(Collected data entries)
• • • • • • •

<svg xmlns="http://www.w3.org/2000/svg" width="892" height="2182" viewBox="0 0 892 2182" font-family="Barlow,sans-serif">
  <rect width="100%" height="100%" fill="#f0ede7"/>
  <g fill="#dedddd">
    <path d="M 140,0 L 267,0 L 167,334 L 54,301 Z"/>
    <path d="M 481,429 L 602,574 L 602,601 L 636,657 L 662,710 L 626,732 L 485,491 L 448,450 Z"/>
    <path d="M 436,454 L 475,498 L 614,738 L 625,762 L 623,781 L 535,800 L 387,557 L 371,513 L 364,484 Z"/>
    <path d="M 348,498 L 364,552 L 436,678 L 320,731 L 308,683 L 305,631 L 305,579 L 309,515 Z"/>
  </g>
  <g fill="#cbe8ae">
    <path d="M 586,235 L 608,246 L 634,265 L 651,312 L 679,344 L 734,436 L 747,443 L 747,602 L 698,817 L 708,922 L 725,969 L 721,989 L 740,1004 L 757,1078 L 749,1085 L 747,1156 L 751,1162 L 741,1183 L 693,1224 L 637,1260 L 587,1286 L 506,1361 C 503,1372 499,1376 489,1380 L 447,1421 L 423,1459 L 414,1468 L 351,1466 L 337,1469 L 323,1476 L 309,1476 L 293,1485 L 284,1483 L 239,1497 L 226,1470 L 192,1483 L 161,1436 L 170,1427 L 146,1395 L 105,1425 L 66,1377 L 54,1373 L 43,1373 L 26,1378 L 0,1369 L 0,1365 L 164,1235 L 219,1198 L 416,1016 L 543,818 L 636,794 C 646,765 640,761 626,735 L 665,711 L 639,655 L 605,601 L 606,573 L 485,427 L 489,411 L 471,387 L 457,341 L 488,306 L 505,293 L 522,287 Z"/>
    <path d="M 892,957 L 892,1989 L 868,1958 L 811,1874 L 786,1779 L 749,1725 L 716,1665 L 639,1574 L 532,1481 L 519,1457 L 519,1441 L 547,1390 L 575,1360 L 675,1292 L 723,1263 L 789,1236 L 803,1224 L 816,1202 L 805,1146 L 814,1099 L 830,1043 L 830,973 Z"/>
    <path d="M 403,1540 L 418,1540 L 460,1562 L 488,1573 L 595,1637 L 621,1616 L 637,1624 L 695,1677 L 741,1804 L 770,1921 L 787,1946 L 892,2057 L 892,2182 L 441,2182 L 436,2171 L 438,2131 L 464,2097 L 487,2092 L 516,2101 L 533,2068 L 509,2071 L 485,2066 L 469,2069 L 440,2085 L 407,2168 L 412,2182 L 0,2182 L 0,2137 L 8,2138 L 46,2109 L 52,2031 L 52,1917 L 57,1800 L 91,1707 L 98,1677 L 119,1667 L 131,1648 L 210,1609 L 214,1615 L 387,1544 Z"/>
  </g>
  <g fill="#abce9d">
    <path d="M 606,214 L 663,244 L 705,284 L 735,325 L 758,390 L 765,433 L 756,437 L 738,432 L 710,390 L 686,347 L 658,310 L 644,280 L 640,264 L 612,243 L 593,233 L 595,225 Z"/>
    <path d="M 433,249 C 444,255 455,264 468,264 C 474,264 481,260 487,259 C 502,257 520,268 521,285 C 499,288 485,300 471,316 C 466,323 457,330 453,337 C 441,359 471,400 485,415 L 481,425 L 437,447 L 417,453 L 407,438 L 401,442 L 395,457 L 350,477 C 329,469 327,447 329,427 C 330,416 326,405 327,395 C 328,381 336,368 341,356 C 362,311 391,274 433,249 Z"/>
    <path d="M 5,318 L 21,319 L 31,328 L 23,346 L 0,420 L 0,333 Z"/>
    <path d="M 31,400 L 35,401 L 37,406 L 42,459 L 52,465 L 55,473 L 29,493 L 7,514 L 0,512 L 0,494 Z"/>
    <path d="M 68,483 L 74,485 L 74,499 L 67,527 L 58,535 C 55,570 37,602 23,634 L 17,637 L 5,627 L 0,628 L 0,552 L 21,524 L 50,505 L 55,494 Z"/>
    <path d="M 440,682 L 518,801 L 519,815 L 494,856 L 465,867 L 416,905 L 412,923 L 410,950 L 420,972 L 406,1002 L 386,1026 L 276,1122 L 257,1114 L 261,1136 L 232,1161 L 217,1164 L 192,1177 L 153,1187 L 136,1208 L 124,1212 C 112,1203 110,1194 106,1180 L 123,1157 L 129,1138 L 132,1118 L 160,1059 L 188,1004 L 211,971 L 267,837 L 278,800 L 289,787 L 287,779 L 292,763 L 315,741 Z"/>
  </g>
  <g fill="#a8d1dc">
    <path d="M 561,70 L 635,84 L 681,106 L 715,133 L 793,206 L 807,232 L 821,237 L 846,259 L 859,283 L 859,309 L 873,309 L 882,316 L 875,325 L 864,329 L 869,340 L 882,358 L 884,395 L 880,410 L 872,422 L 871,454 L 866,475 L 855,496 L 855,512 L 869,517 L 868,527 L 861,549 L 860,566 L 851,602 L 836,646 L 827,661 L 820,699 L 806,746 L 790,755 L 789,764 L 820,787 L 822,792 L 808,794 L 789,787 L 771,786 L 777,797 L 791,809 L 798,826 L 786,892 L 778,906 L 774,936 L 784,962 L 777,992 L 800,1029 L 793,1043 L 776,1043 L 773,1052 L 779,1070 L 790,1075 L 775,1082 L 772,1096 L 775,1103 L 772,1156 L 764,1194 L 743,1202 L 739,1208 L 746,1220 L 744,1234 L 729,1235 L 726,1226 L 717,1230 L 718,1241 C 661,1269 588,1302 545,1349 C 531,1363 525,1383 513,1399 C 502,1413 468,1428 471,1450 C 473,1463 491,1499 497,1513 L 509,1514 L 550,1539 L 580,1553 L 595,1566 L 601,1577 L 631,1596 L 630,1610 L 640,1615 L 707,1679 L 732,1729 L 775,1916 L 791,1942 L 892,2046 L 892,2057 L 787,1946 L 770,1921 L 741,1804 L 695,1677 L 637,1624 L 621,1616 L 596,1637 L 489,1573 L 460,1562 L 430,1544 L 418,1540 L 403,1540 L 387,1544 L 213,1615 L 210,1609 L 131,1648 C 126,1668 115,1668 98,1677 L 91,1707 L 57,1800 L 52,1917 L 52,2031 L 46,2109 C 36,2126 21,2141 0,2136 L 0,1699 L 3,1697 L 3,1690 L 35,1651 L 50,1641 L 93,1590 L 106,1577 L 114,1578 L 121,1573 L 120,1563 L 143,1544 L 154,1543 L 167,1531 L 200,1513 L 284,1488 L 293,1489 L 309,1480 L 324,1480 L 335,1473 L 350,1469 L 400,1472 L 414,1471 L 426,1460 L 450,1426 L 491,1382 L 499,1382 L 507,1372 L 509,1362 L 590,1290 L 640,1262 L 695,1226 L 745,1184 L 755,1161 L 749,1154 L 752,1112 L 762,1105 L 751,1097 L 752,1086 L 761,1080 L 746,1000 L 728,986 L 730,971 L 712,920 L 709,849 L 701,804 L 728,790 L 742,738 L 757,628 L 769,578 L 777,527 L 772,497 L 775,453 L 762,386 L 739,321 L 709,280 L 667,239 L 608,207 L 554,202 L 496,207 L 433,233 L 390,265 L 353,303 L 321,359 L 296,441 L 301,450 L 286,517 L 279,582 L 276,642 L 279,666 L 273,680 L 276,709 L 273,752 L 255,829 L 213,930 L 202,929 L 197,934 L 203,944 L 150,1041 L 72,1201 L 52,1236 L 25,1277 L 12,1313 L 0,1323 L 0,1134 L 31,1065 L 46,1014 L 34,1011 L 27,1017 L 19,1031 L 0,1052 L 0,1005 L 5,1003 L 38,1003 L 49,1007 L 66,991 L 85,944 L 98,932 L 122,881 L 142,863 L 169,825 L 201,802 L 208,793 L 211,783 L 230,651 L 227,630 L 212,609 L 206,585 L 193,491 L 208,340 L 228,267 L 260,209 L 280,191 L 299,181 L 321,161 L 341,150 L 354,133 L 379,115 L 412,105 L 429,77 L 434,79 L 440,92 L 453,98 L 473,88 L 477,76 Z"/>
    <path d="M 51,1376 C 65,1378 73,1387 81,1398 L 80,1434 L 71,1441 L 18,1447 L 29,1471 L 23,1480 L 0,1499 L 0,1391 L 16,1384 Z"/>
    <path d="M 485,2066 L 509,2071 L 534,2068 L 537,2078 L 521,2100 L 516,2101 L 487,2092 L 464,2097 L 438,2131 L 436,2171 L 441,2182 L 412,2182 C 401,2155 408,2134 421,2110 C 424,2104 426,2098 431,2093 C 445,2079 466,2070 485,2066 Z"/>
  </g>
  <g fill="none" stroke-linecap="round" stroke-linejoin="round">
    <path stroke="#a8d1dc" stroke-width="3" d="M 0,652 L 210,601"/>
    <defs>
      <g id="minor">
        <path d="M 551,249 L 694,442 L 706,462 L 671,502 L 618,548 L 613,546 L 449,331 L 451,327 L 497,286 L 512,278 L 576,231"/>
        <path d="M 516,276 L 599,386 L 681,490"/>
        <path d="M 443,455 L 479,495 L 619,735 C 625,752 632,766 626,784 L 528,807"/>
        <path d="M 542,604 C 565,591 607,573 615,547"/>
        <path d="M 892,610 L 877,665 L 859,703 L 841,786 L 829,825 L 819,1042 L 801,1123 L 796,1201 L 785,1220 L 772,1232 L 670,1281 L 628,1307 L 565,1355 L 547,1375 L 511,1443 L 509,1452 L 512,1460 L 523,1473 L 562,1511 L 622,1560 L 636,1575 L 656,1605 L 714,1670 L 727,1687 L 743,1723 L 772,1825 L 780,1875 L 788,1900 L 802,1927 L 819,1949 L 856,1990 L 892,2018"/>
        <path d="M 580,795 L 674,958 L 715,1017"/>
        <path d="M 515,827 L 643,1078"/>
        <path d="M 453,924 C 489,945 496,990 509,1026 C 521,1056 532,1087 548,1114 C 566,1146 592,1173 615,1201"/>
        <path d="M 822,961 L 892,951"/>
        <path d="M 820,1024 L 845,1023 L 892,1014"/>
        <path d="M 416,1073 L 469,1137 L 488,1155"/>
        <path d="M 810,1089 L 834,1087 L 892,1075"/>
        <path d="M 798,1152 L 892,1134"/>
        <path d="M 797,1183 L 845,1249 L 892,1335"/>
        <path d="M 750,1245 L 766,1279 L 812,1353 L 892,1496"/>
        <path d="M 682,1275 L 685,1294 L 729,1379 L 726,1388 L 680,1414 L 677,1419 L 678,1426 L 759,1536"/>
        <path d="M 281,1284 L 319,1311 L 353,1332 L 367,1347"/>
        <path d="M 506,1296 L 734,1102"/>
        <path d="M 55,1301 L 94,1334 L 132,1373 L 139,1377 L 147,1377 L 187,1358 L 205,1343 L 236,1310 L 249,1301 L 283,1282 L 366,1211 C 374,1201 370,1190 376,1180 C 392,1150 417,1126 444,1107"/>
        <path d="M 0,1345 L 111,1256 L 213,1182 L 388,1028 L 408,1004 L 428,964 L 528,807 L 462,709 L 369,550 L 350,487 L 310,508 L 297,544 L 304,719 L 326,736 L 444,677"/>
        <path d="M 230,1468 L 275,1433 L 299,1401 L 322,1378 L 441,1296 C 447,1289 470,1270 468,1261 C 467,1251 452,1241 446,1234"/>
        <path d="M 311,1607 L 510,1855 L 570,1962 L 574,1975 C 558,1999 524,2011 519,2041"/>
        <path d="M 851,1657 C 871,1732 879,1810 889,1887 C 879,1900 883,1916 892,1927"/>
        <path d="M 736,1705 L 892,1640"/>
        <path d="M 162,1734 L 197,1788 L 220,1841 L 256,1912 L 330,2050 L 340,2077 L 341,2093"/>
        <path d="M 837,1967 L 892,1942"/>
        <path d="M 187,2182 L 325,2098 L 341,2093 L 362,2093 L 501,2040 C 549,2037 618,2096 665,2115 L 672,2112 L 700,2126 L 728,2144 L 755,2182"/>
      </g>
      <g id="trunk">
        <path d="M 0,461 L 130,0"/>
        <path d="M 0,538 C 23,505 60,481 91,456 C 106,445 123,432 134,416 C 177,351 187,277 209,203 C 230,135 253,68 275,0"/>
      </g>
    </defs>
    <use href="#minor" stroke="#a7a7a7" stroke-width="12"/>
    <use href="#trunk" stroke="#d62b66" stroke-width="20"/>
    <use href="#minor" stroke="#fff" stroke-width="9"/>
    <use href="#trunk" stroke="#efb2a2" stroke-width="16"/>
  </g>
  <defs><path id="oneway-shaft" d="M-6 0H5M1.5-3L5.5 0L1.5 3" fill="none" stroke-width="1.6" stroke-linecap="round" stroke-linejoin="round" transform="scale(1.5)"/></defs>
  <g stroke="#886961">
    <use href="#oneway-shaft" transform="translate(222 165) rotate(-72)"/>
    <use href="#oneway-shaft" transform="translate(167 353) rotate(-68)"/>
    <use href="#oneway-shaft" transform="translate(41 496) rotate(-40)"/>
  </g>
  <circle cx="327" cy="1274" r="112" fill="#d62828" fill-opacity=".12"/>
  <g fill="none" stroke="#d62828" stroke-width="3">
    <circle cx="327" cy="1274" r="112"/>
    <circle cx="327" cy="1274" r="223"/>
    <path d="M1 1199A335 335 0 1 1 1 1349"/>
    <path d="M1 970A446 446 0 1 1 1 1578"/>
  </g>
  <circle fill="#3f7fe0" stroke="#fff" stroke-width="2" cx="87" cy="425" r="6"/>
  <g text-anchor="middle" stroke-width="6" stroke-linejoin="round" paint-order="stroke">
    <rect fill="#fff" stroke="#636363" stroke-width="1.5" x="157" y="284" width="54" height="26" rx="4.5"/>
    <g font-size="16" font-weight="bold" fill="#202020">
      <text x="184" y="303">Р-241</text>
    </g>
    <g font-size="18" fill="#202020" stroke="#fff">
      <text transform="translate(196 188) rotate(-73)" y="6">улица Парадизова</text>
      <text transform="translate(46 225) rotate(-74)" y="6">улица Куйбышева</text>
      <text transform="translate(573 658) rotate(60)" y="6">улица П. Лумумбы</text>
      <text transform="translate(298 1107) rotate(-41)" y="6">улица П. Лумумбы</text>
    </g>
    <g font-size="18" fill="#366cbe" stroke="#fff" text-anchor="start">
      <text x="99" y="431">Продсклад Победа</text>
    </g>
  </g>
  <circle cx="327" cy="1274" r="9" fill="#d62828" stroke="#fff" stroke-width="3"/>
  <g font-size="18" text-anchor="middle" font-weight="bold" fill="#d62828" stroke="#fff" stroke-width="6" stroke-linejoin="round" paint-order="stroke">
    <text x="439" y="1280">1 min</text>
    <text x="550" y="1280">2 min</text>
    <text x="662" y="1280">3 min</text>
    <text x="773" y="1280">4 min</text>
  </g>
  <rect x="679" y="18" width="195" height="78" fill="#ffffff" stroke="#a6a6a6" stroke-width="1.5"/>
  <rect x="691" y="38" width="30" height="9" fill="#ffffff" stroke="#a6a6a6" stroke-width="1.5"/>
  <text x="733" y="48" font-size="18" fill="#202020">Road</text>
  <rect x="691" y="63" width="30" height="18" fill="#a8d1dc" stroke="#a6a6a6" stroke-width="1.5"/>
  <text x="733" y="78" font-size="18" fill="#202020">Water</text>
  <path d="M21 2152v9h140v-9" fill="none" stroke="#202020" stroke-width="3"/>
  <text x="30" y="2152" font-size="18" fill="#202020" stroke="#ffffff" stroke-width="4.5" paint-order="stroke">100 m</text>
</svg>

• • • • • • •

**What you need to do**: Please report, as a bare number, how many lines of the data contain the word "href".

**Answer section**: 7